Says Bizlall: “Police brutality is indeed a serious problem. I would attribute the fault to three causes:

1)The procedures to deal with allegations. It is time to review these procedures and even to immediately stop with certain forms of allegations. Most police enquiries on allegations contain some form of brutality. There is most often no material evidence to prove an allegation and the only way out is the use of brutality and even torture;

2) The dire lack of material means to conduct an inquiry independently from interviews. The other day while attending a seminar on fraud, I said that the best inquiry in a case of fraud is the one which does not rely on the interview of the suspect. It has become a current practice to use cruel means to close an inquiry instead of other accessible means; and

3)Pressure on the Police to have the suspect charged by all means. The concept of considering a suspect to be innocent until it is proved otherwise has not entered our culture yet. We must make the difference between the application of law, justice which is the expected fairness in the way people are treated and the judiciary, which is part of the democratic system.

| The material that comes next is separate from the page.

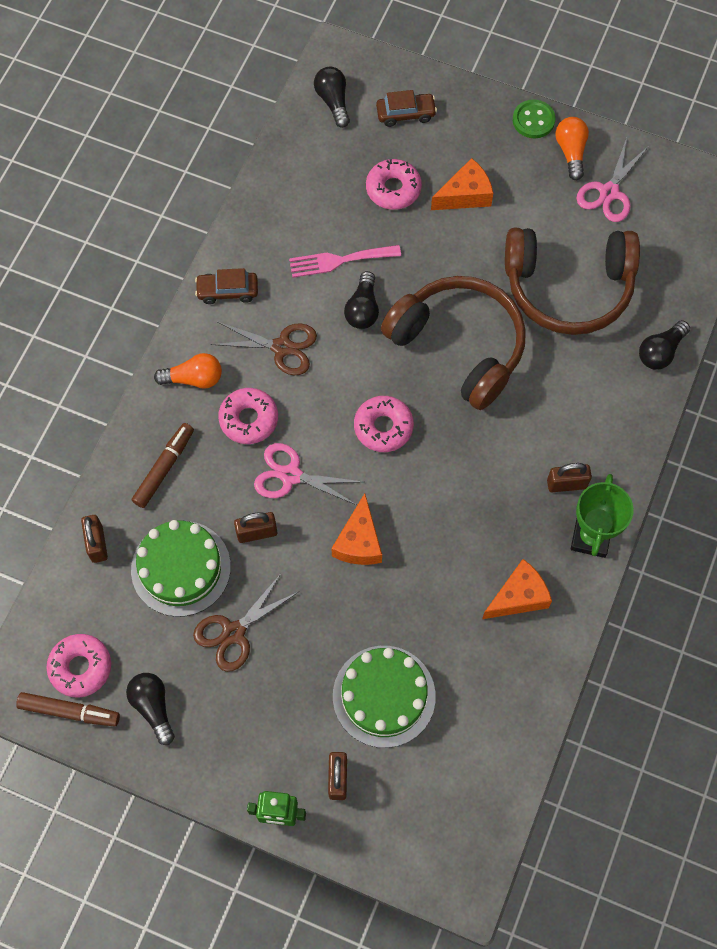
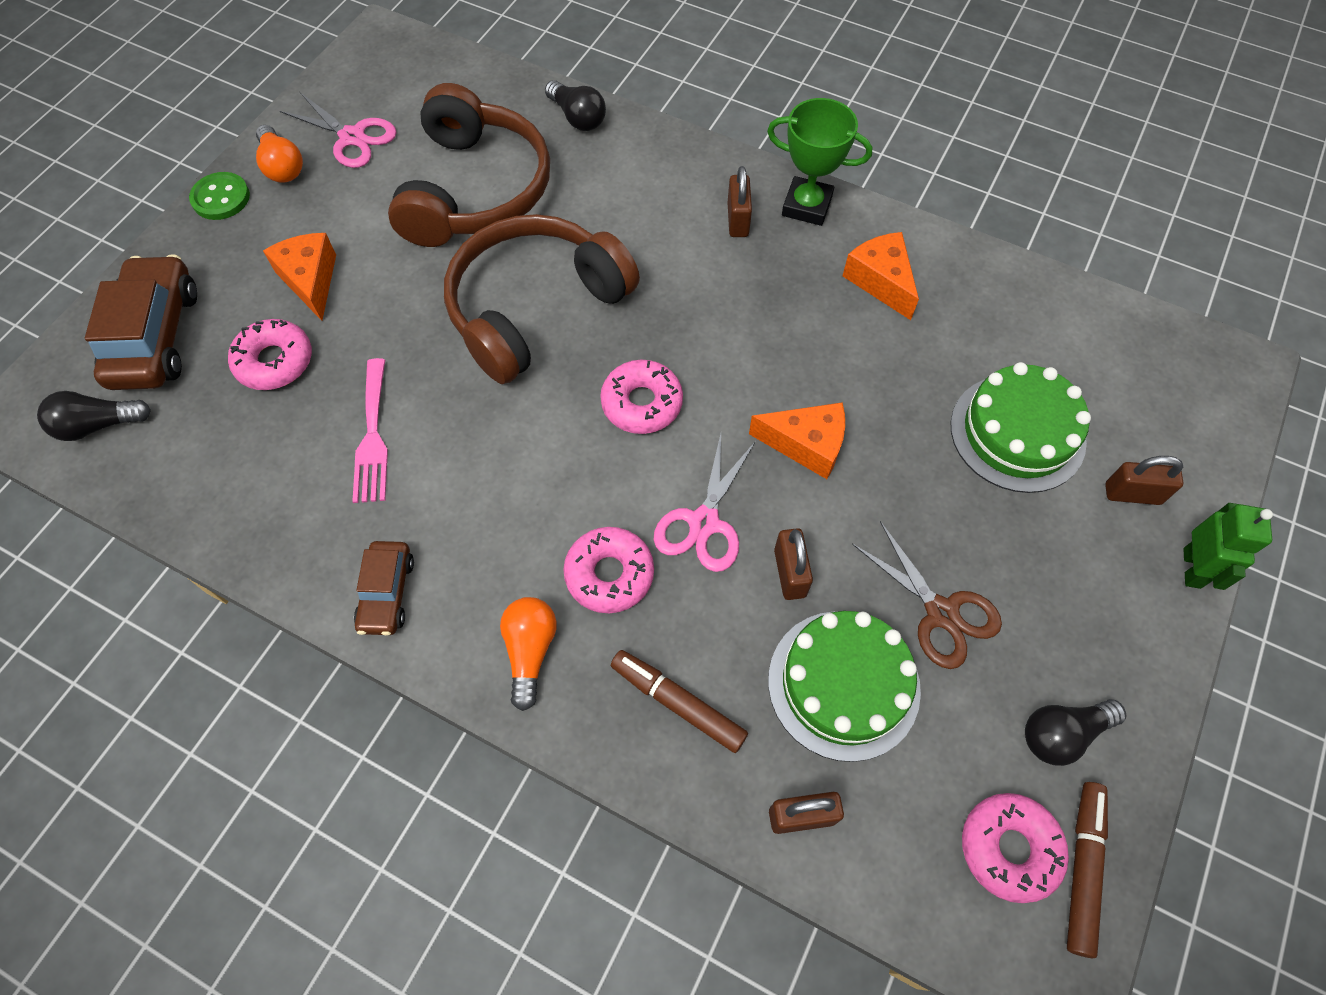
camera: 85 degrees left, 5 degrees down
(282, 347) = (498, 521): brown scissors -> none
(363, 309) = (457, 413): black light bulb -> none
(405, 114) = (156, 336): brown car -> brown car, size x1.77
(571, 152) = (282, 166): orange light bulb -> orange light bulb turned 120 degrees counterclockwise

A police officer has no status of judge.”

Bizlall's reactions come after News On Sunday asked him to give his impressions  on Attorney
General Rama Valayden's comments on police brutality.

He feels “Valayden has erred in the sense that he raised the question in relation to an alleged aggression sustained by Jean Marie Richard and extrapolated to comment on the Rasta bashing” but he is “no fool to make any declaration without assessing its outcome both in the PMSD and in Government.”

On the Police Federation's response to the brutality allegations, Bizlall says: “I do agree with  Sergeant Chedumbrum-Pillay that the Police do NOT exercise any discrimination when applying illegal means to obtain confessions. Brutality is in fact being applied indiscriminately against suspects to obtain confessions and this is the core problem. I would like however to point out that he makes the difference between using a simple physical force and brutality. The latter definition implies a cruel or violent way of dealing with people. We should aim at zero brutality in the police force.

“The initiative of the Sergeant to talk on such an issue, on the one hand, and to criticize the Attorney General to the extent of blaming him implicitly for the death of Kaya and Agathe on the other hand, should be taken quite seriously. Having said what he has said to a weekly, I consider that he has made serious allegations against Valayden. He seems to know quite a lot about what happened in 1999. I would like to know his version.”